▶

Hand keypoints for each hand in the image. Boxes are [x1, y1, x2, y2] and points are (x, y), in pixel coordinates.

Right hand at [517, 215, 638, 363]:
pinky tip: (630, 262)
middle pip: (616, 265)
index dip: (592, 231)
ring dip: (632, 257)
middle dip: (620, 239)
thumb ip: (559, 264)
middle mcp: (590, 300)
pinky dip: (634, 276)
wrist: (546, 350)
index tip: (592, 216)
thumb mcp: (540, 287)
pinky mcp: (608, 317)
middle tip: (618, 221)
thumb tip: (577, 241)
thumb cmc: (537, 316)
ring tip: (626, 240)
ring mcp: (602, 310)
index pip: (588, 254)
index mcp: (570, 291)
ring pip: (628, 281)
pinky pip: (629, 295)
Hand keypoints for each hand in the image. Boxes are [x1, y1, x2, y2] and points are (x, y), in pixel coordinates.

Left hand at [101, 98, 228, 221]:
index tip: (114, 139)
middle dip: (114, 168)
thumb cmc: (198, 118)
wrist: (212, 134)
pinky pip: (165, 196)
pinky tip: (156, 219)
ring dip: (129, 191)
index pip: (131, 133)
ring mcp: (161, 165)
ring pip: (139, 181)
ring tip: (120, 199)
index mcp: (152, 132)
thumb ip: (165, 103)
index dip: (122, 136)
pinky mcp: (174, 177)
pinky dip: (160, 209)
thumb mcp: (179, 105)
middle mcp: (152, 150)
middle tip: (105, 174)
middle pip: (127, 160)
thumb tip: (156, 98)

◀
▶

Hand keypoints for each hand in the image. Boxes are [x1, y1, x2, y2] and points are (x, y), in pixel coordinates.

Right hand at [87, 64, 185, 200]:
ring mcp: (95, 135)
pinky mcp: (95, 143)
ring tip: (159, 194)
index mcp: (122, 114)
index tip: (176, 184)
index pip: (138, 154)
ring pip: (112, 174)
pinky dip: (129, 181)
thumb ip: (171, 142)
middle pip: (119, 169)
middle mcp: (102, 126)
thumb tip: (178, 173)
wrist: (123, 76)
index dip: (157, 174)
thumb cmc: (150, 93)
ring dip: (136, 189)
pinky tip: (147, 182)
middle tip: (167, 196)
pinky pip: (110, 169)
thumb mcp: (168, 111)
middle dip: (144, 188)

◀
▶

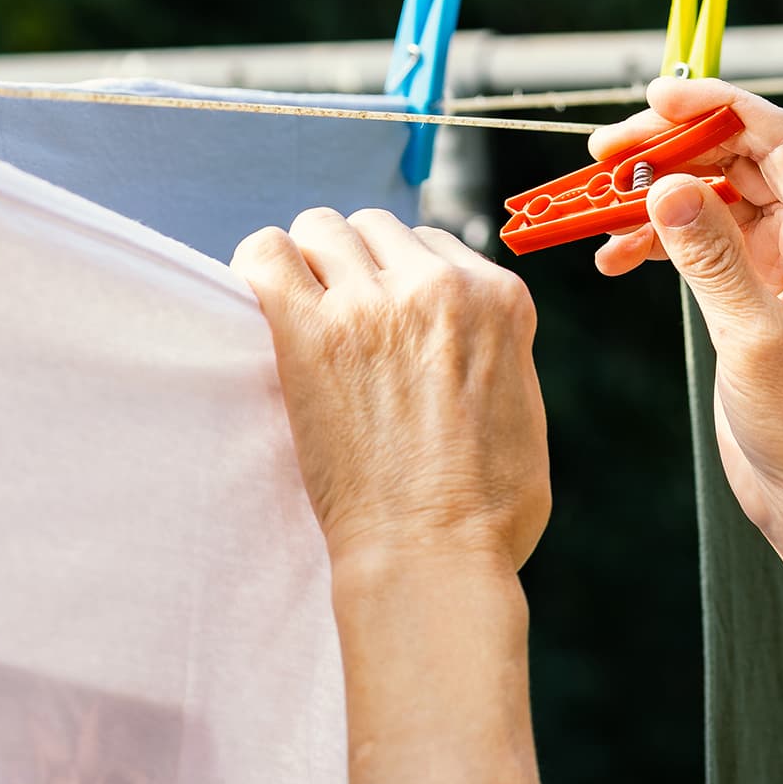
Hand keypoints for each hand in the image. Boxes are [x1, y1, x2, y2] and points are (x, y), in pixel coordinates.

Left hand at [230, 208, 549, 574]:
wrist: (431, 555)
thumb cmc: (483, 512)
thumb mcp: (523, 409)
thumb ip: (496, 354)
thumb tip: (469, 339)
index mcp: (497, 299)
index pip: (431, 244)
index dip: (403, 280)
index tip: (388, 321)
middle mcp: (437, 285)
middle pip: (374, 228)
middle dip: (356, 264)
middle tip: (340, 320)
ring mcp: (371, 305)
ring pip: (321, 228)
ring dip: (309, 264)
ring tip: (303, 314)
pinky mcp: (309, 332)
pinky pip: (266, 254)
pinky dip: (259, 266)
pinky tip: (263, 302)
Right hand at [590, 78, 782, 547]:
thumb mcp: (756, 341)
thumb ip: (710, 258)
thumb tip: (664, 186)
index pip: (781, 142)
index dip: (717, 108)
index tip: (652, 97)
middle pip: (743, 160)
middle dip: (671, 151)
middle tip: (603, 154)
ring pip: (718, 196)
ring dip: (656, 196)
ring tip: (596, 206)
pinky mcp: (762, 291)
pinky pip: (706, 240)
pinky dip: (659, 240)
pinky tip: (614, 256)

◀

▶ [WORK REQUIRED]:
Copy out, word for word, the part of the entries above that begins at the line with "middle dip: (671, 151)" and ends at the line with "pinky tip: (614, 256)", including both.

▶ [EXPECTED ANSWER]:
middle dip: (671, 151)
middle tip: (603, 154)
ring pip: (718, 196)
ring dip: (656, 196)
ring tip: (596, 206)
pinky mcp: (762, 291)
pinky pip: (706, 240)
pinky dip: (659, 240)
pinky tip: (614, 256)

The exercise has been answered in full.